## DATASET EXTRACT
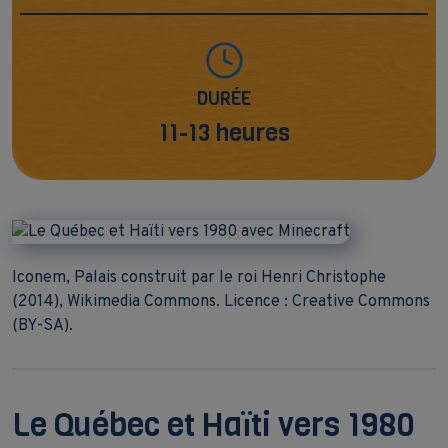
DURÉE
11-13 heures
Iconem, Palais construit par le roi Henri Christophe
(2014), Wikimedia Commons. Licence : Creative Commons
(BY-SA).
Le Québec et Haïti vers 1980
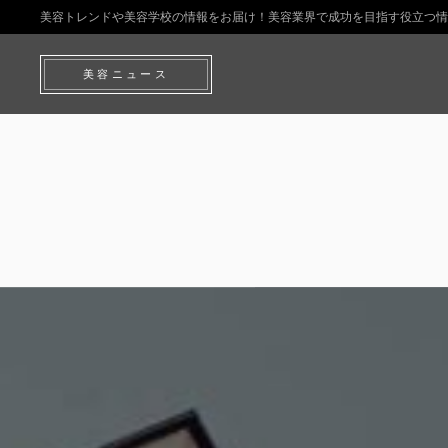
美容トレンドや美容学校の情報をお届け！美容業界で成功を目指す役立つ情
美容ニュース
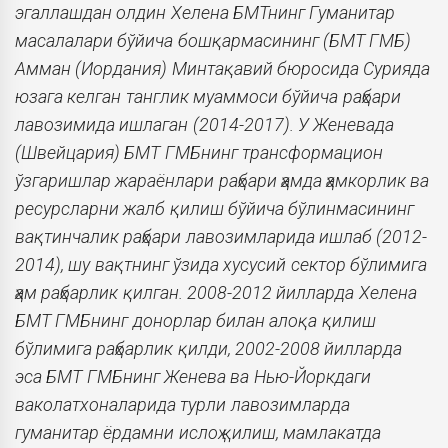
эгаллашдан олдин Хелена БМТнинг Гуманитар
масалалари бўйича бошқармасининг (БМТ ГМБ)
Амман (Иордания) Минтақавий бюросида Сурияда
юзага келган танглик муаммоси бўйича раҳбари
лавозимида ишлаган (2014-2017). У Женевада
(Швейцария) БМТ ГМБнинг трансформацион
ўзгаришлар жараёнлари раҳбари ҳамда ҳамкорлик ва
ресурсларни жалб қилиш бўйича бўлинмасининг
вақтинчалик раҳбари лавозимларида ишлаб (2012-
2014), шу вақтнинг ўзида хусусий сектор бўлимига
ҳам раҳбарлик қилган. 2008-2012 йилларда Хелена
БМТ ГМБнинг донорлар билан алоқа қилиш
бўлимига раҳбарлик қилди, 2002-2008 йилларда
эса БМТ ГМБнинг Женева ва Нью-Йоркдаги
ваколатхоналарида турли лавозимларда
гуманитар ёрдамни ислоҳ қилиш, мамлакатда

## TASK GOAL
A single number is the whole answer: the tally of lines in the entries that hold "Хелена".

## EXERCISE ANSWER
2